Sure, the low-octane Giants offense can score twenty runs in two games at pitcher-friendly AT&T Park.  Of course we can see two taut, well-pitched affairs in the Rangers’ Arlington bandbox.  It doesn’t have to make sense.  It’s baseball.  It’s a short series.  Things happen, and then we make up reasons.

Which makes it all the more distressing that Bud Selig is talking about expanding the playoffs.

The postseason is baseball junk food –dramatic, intensified, vivid, satisfying in the short term.  It determines a champion, but it makes different demands than the long season that precedes it.  The bench is not as important; pitching is more so, but depth in pitching isn’t.  You can win a World Series on the strength of two starting pitchers and a closer.  The 1987 Minnesota Twins showed how (Frank Viola, Bert Blyleven, and Jeff Reardon), while the 2001 Arizona Diamondbacks went one step further and won it without bothering with the closer (Randy Johnson, Curt Schilling, and… Byung-Hyun Kim?).

Over the course of 162 games, a team’s strengths emerge and its weaknesses are ruthlessly exposed.  The day-in, day-out nature of the sport lets the breaks even out and puts fluke performances in their place.

The longer the playoffs go, the longer ago the season feels, and the less important the wins and losses that defined it.  Tampa Bay, Minnesota, and Cincinnati had very successful seasons, winning their divisions and winning an average of eleven more games than the year before.  For the Reds, it was their first division title in fifteen years; the Rays were just one win behind their best record ever; the Twins had their second-highest win total of a decade in which they won the AL Central six times.

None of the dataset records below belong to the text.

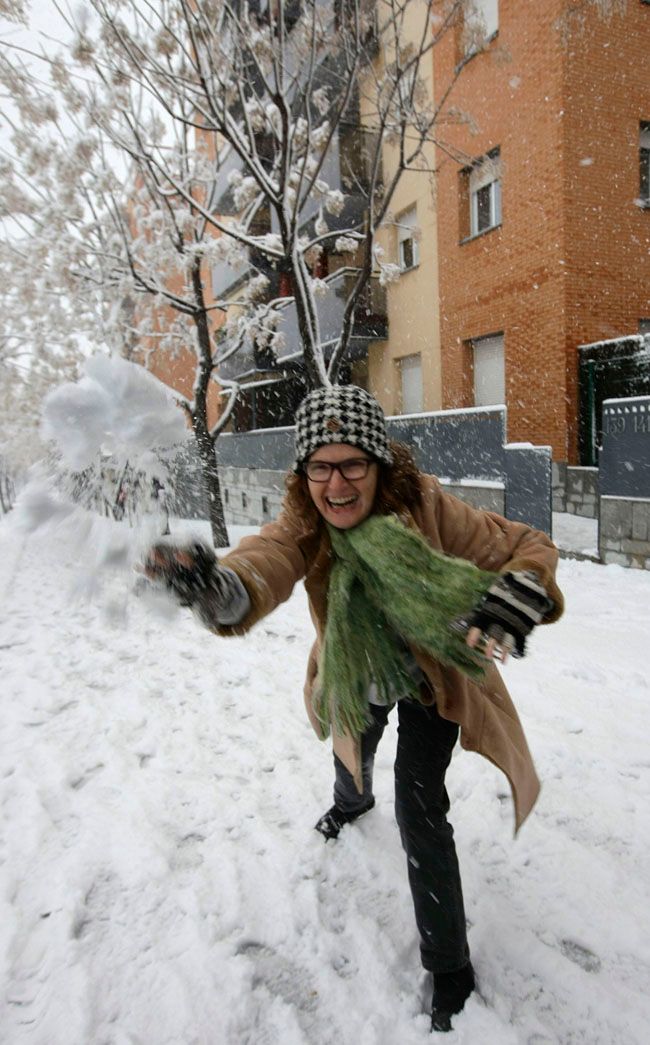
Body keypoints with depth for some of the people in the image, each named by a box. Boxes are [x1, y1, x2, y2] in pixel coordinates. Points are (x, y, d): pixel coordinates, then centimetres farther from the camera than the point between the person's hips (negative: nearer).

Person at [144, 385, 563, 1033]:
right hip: (357, 681, 4)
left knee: (420, 815, -9)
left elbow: (529, 547, -27)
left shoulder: (428, 510, -33)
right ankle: (352, 803, 71)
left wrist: (516, 598, -50)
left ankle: (449, 967, 18)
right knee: (352, 752, 32)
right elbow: (264, 561, -49)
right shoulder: (303, 524, -28)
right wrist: (217, 587, -73)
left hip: (430, 679, -3)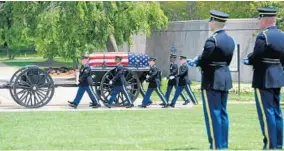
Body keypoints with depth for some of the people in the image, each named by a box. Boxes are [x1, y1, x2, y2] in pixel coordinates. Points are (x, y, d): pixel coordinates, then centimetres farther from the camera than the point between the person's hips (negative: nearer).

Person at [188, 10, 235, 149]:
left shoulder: (212, 40, -18)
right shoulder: (230, 40, 9)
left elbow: (204, 60, -19)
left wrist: (195, 62, 4)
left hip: (212, 80, -8)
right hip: (225, 78, 8)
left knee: (213, 114, -4)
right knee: (222, 113, 13)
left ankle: (216, 146, -3)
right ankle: (224, 144, 16)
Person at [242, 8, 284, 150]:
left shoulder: (263, 36, -17)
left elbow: (256, 57, -18)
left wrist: (248, 60, 1)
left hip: (264, 79, -8)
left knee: (266, 113, -4)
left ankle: (270, 145, -3)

Their seasons ended three weeks ago; do their fans even remember the accomplishments, or do they feel as defeated as the followers of the Mariners, Orioles, and D-Backs?

So why does Major League Baseball want to put even greater emphasis on the nineteen (or twenty-one, or – please, no – twenty-eight) games a team might play in the postseason, diminishing the value of the 162 that come before it?

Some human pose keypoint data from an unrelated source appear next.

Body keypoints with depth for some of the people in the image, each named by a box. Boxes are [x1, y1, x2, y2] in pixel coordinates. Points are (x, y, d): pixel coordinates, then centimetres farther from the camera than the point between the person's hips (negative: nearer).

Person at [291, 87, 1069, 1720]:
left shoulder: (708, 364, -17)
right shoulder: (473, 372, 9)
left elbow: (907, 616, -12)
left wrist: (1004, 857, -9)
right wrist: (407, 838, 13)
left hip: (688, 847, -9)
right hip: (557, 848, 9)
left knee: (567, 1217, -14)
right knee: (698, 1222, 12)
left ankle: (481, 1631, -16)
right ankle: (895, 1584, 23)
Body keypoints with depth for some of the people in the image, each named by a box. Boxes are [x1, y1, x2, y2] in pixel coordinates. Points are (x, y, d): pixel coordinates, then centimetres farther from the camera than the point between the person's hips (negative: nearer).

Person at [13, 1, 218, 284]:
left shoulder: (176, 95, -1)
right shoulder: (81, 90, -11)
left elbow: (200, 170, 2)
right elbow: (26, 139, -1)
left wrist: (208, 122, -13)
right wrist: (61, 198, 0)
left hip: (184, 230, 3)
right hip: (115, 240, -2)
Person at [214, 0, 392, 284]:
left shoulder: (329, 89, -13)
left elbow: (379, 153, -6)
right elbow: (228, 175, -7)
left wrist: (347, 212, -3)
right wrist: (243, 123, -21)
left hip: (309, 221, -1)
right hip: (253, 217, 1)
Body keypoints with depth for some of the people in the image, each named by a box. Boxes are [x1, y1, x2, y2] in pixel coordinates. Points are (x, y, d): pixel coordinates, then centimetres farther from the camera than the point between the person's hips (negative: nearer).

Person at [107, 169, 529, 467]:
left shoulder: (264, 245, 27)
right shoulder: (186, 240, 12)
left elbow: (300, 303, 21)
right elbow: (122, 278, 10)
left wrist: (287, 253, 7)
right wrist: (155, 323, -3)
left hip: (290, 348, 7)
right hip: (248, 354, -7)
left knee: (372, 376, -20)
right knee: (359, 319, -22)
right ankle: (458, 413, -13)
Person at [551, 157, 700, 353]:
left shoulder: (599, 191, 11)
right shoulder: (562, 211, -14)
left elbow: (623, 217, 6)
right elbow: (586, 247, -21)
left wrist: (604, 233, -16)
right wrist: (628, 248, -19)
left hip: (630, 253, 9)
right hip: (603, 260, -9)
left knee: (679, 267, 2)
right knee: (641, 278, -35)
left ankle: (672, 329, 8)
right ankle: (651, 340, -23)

There’s only one reason: money.

MLB can sell the postseason on a national level.  For now, at least, there are networks willing to put up billions of dollars for the right to telecast the playoffs in primetime.

The regular season belongs to the individual teams, and the money to be made there is local.  Huge, in the case of teams in the biggest markets, especially those that have their own networks, but local nonetheless.  From the standpoint of the national broadcasters, the regular season is a necessary evil.

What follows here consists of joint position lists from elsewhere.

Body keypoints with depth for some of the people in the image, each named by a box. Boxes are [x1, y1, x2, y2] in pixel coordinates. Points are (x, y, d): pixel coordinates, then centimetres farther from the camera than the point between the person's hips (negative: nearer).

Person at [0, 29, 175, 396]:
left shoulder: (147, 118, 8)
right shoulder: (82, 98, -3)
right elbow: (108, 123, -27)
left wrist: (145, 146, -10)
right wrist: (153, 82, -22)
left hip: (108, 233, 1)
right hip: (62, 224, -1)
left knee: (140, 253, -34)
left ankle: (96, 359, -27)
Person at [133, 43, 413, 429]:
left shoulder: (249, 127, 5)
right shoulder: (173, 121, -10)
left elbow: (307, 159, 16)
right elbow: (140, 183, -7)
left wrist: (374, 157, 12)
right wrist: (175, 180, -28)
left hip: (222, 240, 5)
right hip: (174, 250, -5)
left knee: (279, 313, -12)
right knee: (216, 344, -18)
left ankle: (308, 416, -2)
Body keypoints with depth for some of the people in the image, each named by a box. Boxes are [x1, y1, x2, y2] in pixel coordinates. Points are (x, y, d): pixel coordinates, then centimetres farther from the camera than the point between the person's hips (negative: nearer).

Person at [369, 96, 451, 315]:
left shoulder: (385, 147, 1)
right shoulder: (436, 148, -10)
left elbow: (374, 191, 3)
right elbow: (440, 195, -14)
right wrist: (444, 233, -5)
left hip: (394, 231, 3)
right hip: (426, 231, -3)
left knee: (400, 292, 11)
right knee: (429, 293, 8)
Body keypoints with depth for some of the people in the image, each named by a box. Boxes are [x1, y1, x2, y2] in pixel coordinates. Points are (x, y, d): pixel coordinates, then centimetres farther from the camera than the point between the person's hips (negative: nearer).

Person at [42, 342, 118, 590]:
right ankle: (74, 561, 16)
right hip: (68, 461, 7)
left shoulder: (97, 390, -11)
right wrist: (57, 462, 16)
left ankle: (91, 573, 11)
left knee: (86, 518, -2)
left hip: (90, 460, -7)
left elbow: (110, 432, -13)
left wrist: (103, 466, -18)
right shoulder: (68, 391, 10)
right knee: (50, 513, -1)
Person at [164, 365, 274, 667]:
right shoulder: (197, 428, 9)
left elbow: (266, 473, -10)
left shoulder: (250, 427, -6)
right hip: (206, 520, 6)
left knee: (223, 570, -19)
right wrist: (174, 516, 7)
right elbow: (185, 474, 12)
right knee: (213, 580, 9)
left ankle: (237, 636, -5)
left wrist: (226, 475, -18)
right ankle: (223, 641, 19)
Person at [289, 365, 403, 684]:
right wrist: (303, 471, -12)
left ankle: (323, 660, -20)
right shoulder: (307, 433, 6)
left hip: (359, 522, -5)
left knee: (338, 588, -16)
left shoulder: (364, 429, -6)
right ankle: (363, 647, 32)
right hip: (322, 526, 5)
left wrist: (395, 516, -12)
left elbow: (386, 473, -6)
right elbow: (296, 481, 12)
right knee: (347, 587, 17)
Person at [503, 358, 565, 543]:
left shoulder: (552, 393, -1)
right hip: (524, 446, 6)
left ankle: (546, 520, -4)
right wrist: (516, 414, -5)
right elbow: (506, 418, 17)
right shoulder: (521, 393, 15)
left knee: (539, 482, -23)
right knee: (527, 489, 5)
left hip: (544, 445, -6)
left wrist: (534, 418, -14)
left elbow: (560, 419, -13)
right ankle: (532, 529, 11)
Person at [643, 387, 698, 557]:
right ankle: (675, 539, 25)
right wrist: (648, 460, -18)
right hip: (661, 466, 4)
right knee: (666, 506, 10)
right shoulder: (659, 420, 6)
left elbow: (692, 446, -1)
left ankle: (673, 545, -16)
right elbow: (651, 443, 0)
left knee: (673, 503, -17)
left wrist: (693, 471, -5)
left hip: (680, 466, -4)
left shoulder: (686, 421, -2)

For a piece of the postseason, and the hope of big ratings and a promotional vehicle heading into November sweeps, Fox and TBS ponied up $3 billion in a seven-year deal that expires in 2013.

Keep that date in mind as the trial balloons go wafting across the MLB sky.

The current labor agreement expires in 2011.  If Commissioner Selig wants to expand the playoffs, he’ll have to get the union to go along.  And why wouldn’t he?  So what if important games will be played on November nights better suited for snuggling by a fire than controlling a curveball?   The baseball business has never been so profitable.

Once the union acquiesces, the negotiations will start in earnest.  The economy is in a far different state than it was in 2006, the year of the last TV contracts.  But MLB has an option it didn’t have back then, one that will give it considerable leverage: its own cable network, along with the internet presence of MLB.tv.

The regular season is for the most serious fans, but an extra round of playoffs held back from network sale?  That’s must-see MLB.tv.

Never mind that it devalues the season, and that it multiplies the importance of timing and luck.  Forget about the potentially miserable playing conditions, the late starts, the intensified workload for the bullpens in particular.  The economic factors don’t merely trump the sporting ones, they obliterate them.

Selig’s most recent extension as Commissioner takes him through 2012; the shape of the revised postseason and the electronic landscape that will carry it will be determined before that contract runs out.

“By the time I leave,” he declared in 2008, “you won’t recognize the sport.”

I believe him.  And I think he’s a lot happier about it than we’re going to be.